Re: [squid-users] Squid crashing - assertion failed - using COSS

From: Amos Jeffries <squid3_at_treenet.co.nz>
Date: Fri, 07 Jan 2011 17:31:00 +1300

On 07/01/11 06:48, Robert Pipca wrote:
> Hi All,
>
> I'm using LUSCA_HEAD-r14756 on an ISP network with about 3000 users.
>
> I tested squid-2.7-stable7 and had the same error.
>
> Everything is great, except that once in a while (ie. 2, 3 times a
> week) Lusca dies and I get this assertion failed in the COSS code:
>
> "-1 != sio->swap_filen"
>
> Now, looking at the code in fs/coss/store_io_coss.c, I saw this:
>
> sio->swap_filen = storeCossAllocate(SD, e, COSS_ALLOC_ALLOCATE);
>
> The code of storeCossAllocate actually can return -1 in several
> paths...so I'm wondering why lusca aborts on it, rather than returning
> an error.
>
> Since the COSS rebuild takes about an hour, the ISP takes a bandwidth
> blow to the head everytime this happens.
>
> Any clue why and how can it be fixed?
>
> My cache_dir setup is like this:
>
> cache_dir aufs /cache 69775 60 500 min-size=1048576
>
> cache_dir coss /coss1 65520 max-size=1048575 max-stripe-waste=32768
> block-size=4096 maxfullbufs=20
> cache_dir coss /coss2 65520 max-size=1048575 max-stripe-waste=32768
> block-size=4096 maxfullbufs=20
> cache_dir coss /coss3 65520 max-size=1048575 max-stripe-waste=32768
> block-size=4096 maxfullbufs=20
>
> I don't have that much more on my logs, but if there's any info I can
> provide you, I can try and dig it up.
>
> Thanks for your help.
>
> I saw the the aufs code returns NULL instead of sio if some part
> doesn't work, so I change from:
>
> assert (-1 != sio->swap_filen);
>
> to
>
> if (-1 == sio->swap_filen)
> return NULL;
>
> This opened a memory leak, but it's better than squid crashing.
>
> But it didn't work either.
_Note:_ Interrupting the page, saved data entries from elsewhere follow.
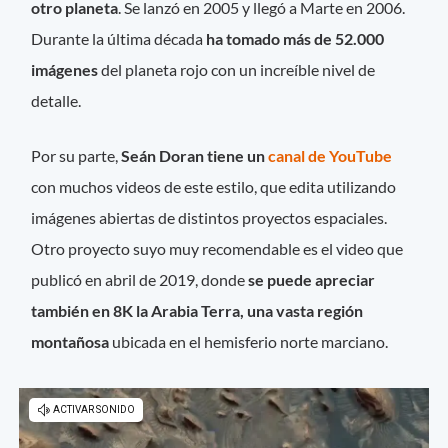
otro planeta
. Se lanzó en 2005 y llegó a Marte en 2006.
Durante la última década
ha tomado más de 52.000
imágenes
del planeta rojo con un increíble nivel de
detalle.
Por su parte,
Seán Doran tiene un
canal de YouTube
con muchos videos de este estilo, que edita utilizando
imágenes abiertas de distintos proyectos espaciales.
Otro proyecto suyo muy recomendable es el video que
publicó en abril de 2019, donde
se puede apreciar
también en 8K la Arabia Terra, una vasta región
montañosa
ubicada en el hemisferio norte marciano.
I got "FATAL: Received Segment
> Violation...dying" this morning.
>
> Should I maybe test assign storeCossAllocate to a temporary variable
> and only create the sio if that temporary variable is not -1? Would
> this work?
>
> I don't get why both squid and lusca are crashing from this change, though.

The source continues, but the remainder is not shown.